Cheryl Johnson: Yeah, so we are, I am saying this and I believe it to be a truth that we haven’t seen, like the real impact of that yet because right now courts are still behind. There was you know the moratorium on and folk were able to kind of stay put but across our country and Detroit is going to be hit really hard. You got prices of housing, rent’s just going through the roof. People cannot support that.

Cheryl Johnson: And a bit that we don’t talk about is the impact on our children. Our kids are not going to catch up, folks. And that’s a real thing. And so how do we mitigate that? And for kids that have already experienced homelessness, we’re already behind. There is this now increased gap of how do we address that and mitigate it? We can’t fix it. We’ve got to mitigate the impact of it.

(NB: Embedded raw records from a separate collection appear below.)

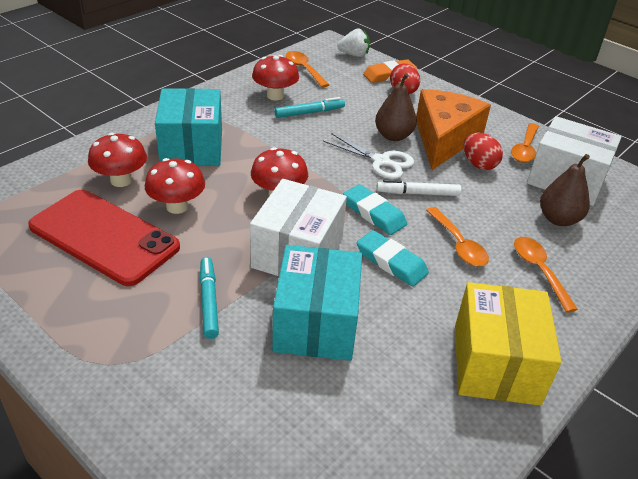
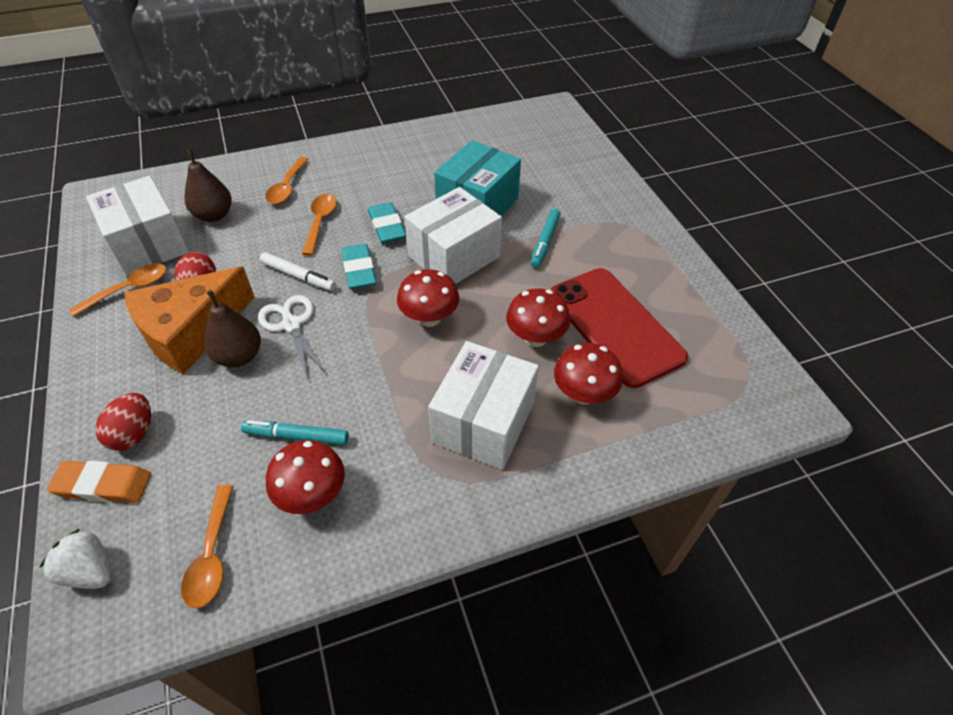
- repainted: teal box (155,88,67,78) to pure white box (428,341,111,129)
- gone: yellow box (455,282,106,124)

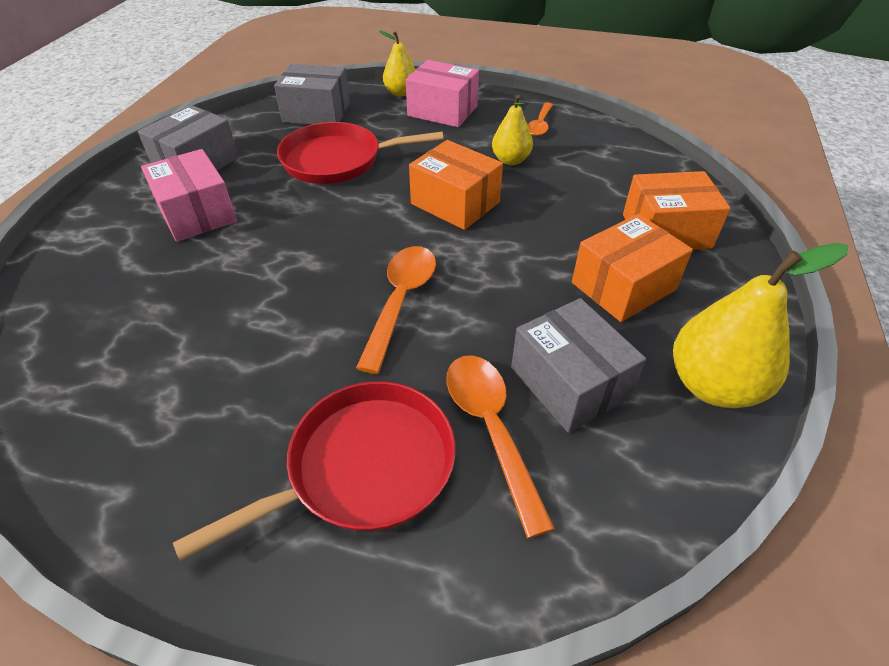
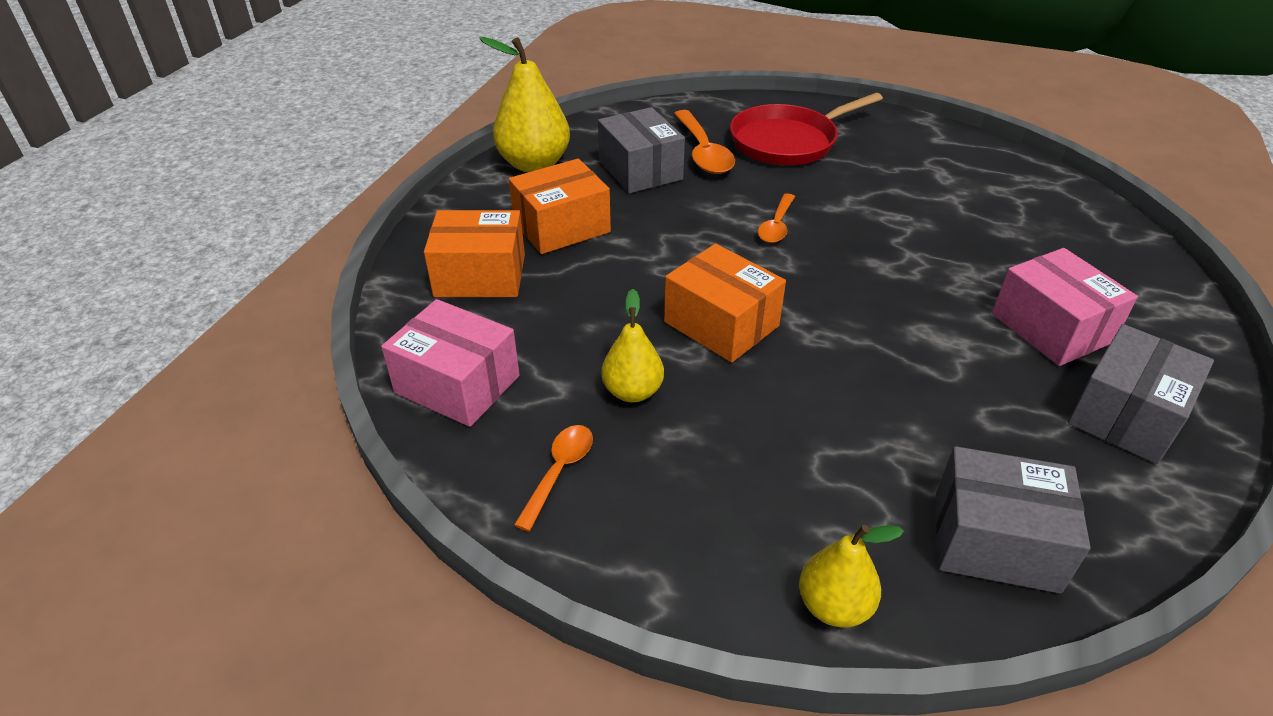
- shifted: pink box (406,60,73,67) to (381,299,139,128)
- scaled: orange-coloured tablespoon (356,246,80,128) = (758,193,37,50) x0.62
- gone: crimson skillet (277,122,167,62)

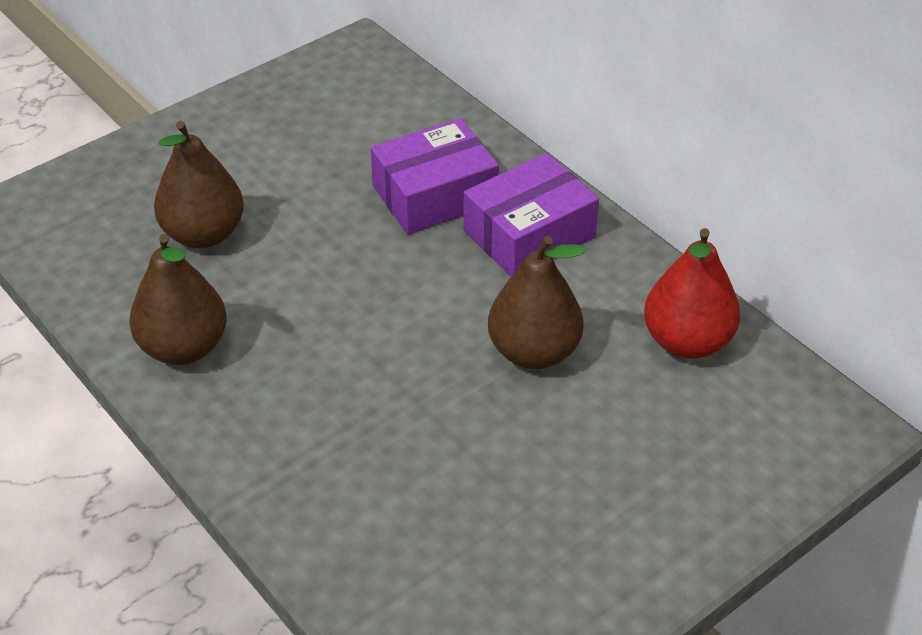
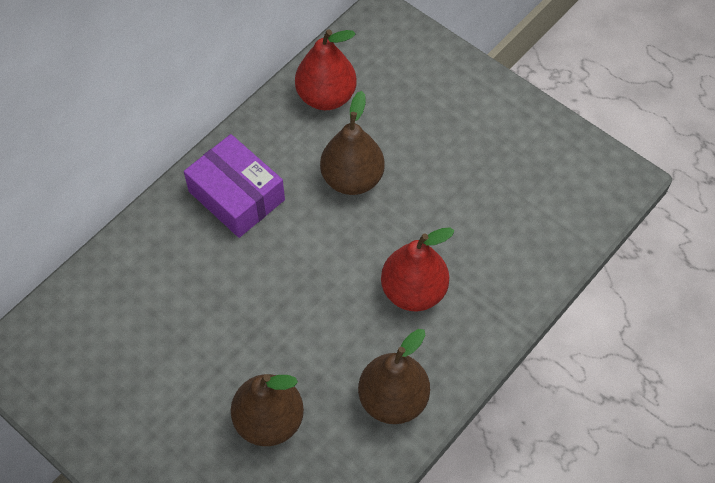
- new: crimson pear (381,228,73,83)
- gone: royal purple box (370,118,129,117)

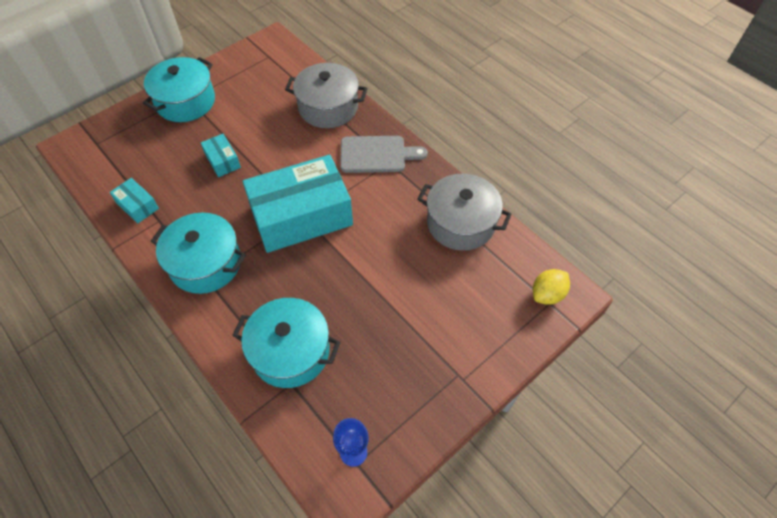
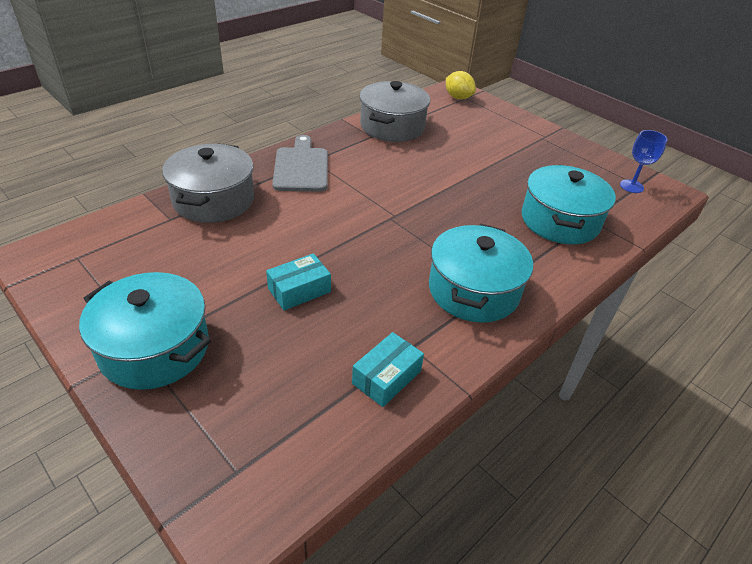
- gone: teal box (243,155,110,98)

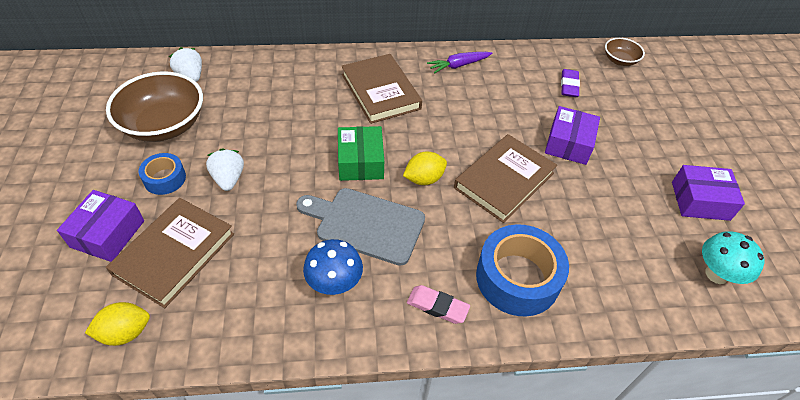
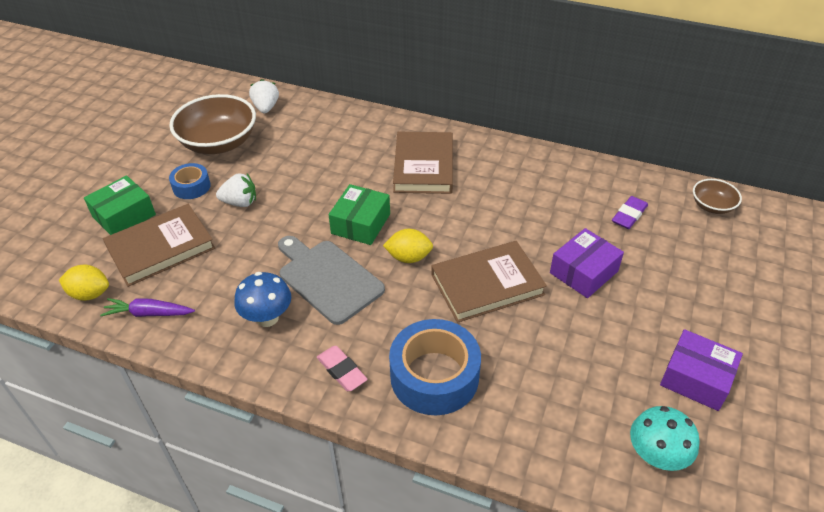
- repainted: royal purple box (57,190,87,72) to emerald box (84,176,72,59)
- shifted: royal purple carrot (427,52,65,22) to (100,298,95,19)
- rotated: pure white strawberry (206,149,38,42) = (216,173,40,34) 75 degrees clockwise

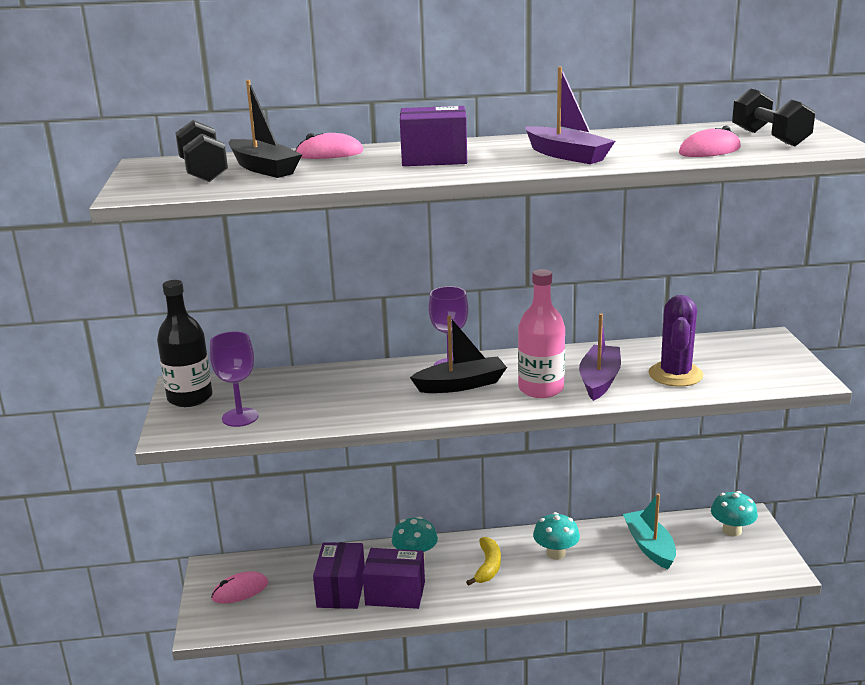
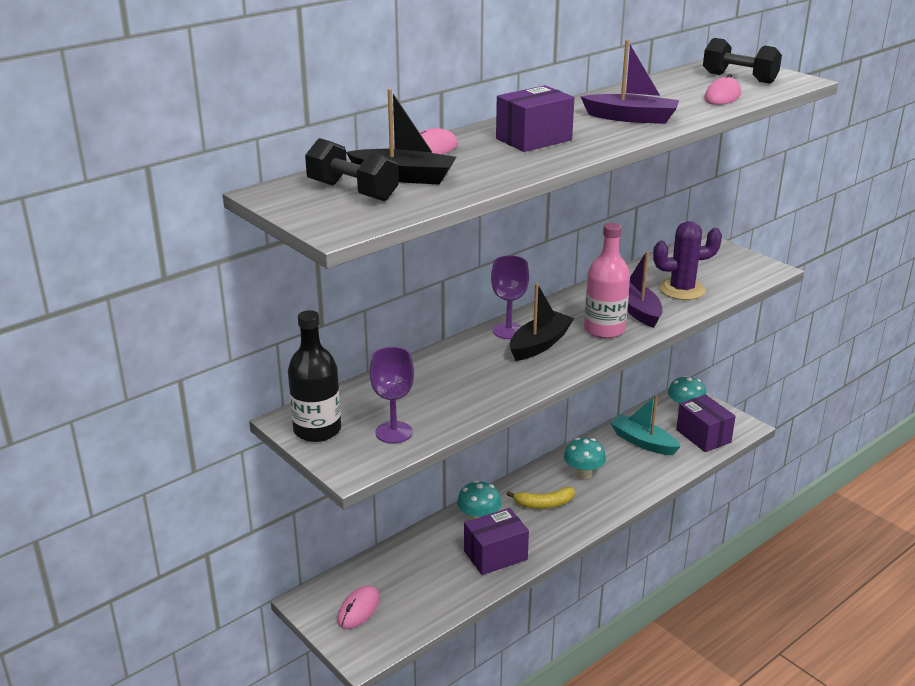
- rotated: yellow toy banana (466,537,35,49) = (507,487,68,22) 105 degrees clockwise
- rotated: royal purple prickly plant (648,295,55,92) = (653,221,69,79) 75 degrees counterclockwise
- shifted: royal purple box (313,542,52,67) to (676,395,60,57)

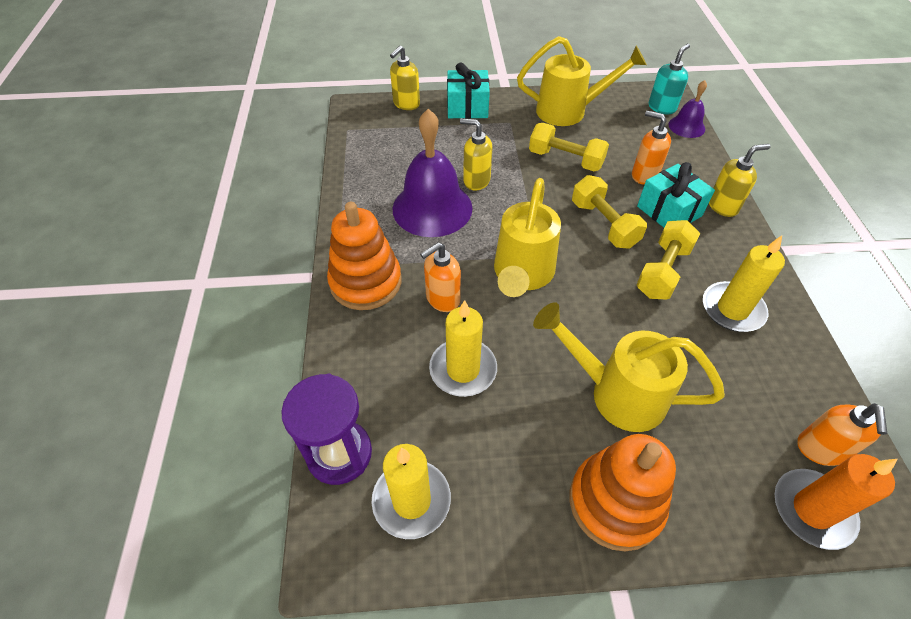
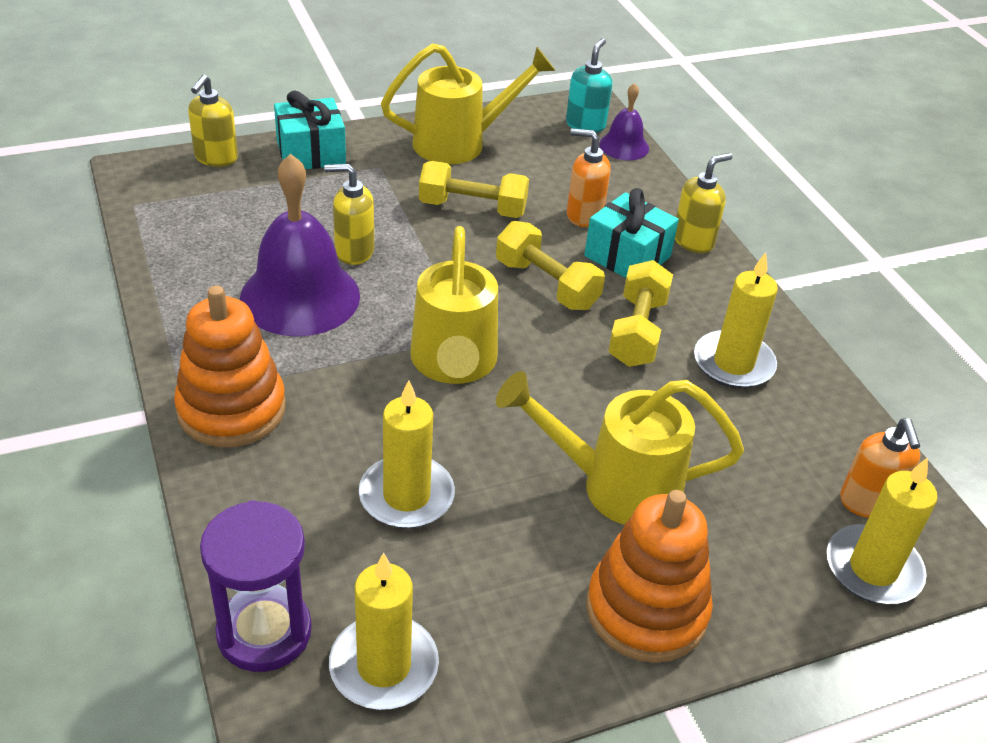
- repainted: orange-coloured wax candle (775,454,122,96) to yellow wax candle (827,457,111,147)
- gone: orange-coloured soap pump (420,242,41,70)

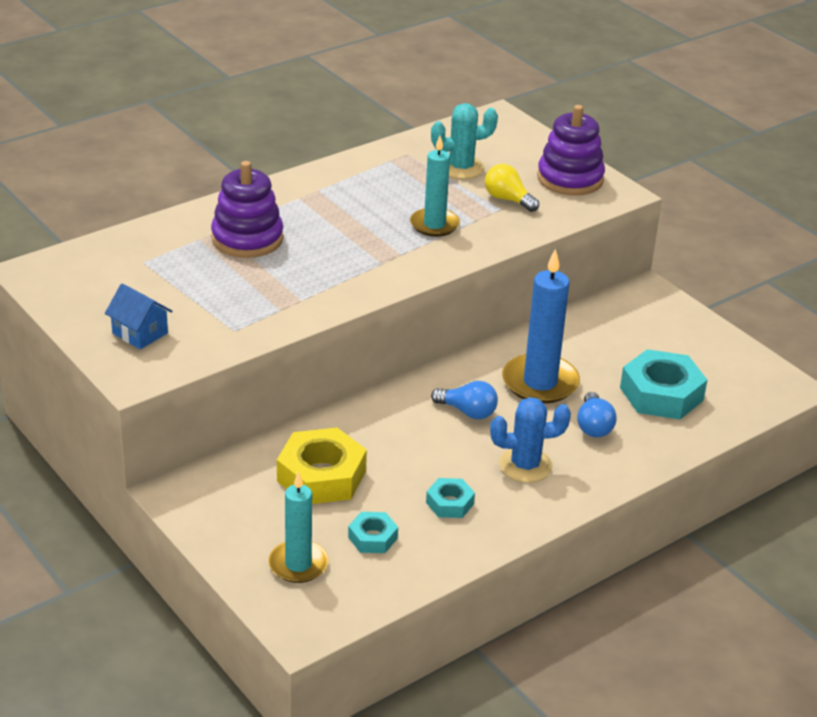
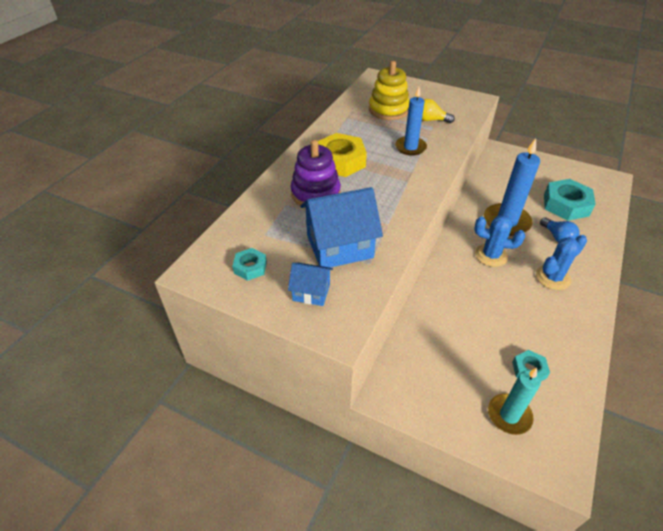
- shifted: teal nut (426,478,49,40) to (232,248,35,33)
- new: cobalt toy house (300,187,83,81)
- shifted: yellow nut (277,428,90,76) to (318,133,49,44)
- swapped: teal prickly plant (431,103,67,76) to yellow stacking rings (369,61,40,59)
- repainted: teal wax candle (410,136,50,101) to cobalt wax candle (395,87,32,68)
- swapped: cobalt light bulb (431,381,67,38) to cobalt prickly plant (474,215,51,52)
- gone: royal purple stacking rings (537,105,68,91)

Stephen Henderson: And that was going to be my next question, Was this impact on children and how you address that separately? I mean, the goals that you’re talking about are adult goals for head of households and people who are in charge. But this visit so, so hard on our kids. How do you and how do you get them to not repeat the cycle? Right.

Cheryl Johnson: Yeah. So our work really is two-generational. I mentioned those goals specifically around parents. However, our children, we have a youth coach who works particularly with our kids on things that matter to them. And so everything from their executive functioning. How they think, how they see themselves in the world, their goals and aspirations.

Cheryl Johnson: And believe it or not, kids are dreaming and they are thinking, like they actually want things. And so when you pair working with parents and the child together and I shouldn’t always say parents, it’s the adult person. Because our families now consist of grandparents, aunts, sisters, whoever, right?

Cheryl Johnson: And so we work with all families as long as it’s an adult person accompanied by our children. But our kids specifically have goals that they are creating for themselves. And working with a coach, that’s important. And their overall health and well-being is at the center of all of that.